Data listing below:

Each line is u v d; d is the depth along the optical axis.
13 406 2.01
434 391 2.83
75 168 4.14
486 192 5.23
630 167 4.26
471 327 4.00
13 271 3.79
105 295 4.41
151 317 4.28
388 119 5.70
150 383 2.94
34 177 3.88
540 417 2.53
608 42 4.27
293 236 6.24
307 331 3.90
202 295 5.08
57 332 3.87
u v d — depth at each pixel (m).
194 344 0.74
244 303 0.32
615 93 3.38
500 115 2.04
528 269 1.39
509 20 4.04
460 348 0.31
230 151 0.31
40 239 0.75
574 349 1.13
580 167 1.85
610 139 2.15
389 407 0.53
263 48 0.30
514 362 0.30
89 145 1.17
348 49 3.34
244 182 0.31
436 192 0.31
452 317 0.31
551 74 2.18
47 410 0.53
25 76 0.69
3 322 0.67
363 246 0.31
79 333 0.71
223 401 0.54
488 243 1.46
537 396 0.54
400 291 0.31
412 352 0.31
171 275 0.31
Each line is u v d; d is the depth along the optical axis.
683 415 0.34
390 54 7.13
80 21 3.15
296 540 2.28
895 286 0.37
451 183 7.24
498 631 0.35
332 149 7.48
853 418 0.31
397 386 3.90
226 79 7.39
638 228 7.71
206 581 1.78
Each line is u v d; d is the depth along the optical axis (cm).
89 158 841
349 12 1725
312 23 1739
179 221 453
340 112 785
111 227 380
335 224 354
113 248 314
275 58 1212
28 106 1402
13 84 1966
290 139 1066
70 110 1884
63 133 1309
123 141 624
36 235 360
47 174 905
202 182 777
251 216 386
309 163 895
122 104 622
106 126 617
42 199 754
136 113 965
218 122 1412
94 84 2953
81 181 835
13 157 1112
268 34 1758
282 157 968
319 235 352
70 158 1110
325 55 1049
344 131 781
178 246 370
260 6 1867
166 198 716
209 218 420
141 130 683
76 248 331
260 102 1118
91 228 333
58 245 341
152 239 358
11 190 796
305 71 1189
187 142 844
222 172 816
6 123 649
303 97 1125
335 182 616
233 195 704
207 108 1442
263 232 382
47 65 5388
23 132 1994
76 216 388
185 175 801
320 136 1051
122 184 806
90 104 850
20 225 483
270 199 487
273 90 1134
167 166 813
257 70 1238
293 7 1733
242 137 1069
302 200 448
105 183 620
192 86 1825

End of Data listing.

## Exercise directions
Output exactly the lines of the material above from the one containing "540 417 2.53" up to and including the one containing "178 246 370".

## Answer to this problem
540 417 2.53
608 42 4.27
293 236 6.24
307 331 3.90
202 295 5.08
57 332 3.87
u v d — depth at each pixel (m).
194 344 0.74
244 303 0.32
615 93 3.38
500 115 2.04
528 269 1.39
509 20 4.04
460 348 0.31
230 151 0.31
40 239 0.75
574 349 1.13
580 167 1.85
610 139 2.15
389 407 0.53
263 48 0.30
514 362 0.30
89 145 1.17
348 49 3.34
244 182 0.31
436 192 0.31
452 317 0.31
551 74 2.18
47 410 0.53
25 76 0.69
3 322 0.67
363 246 0.31
79 333 0.71
223 401 0.54
488 243 1.46
537 396 0.54
400 291 0.31
412 352 0.31
171 275 0.31
Each line is u v d; d is the depth along the optical axis.
683 415 0.34
390 54 7.13
80 21 3.15
296 540 2.28
895 286 0.37
451 183 7.24
498 631 0.35
332 149 7.48
853 418 0.31
397 386 3.90
226 79 7.39
638 228 7.71
206 581 1.78
Each line is u v d; d is the depth along the optical axis (cm).
89 158 841
349 12 1725
312 23 1739
179 221 453
340 112 785
111 227 380
335 224 354
113 248 314
275 58 1212
28 106 1402
13 84 1966
290 139 1066
70 110 1884
63 133 1309
123 141 624
36 235 360
47 174 905
202 182 777
251 216 386
309 163 895
122 104 622
106 126 617
42 199 754
136 113 965
218 122 1412
94 84 2953
81 181 835
13 157 1112
268 34 1758
282 157 968
319 235 352
70 158 1110
325 55 1049
344 131 781
178 246 370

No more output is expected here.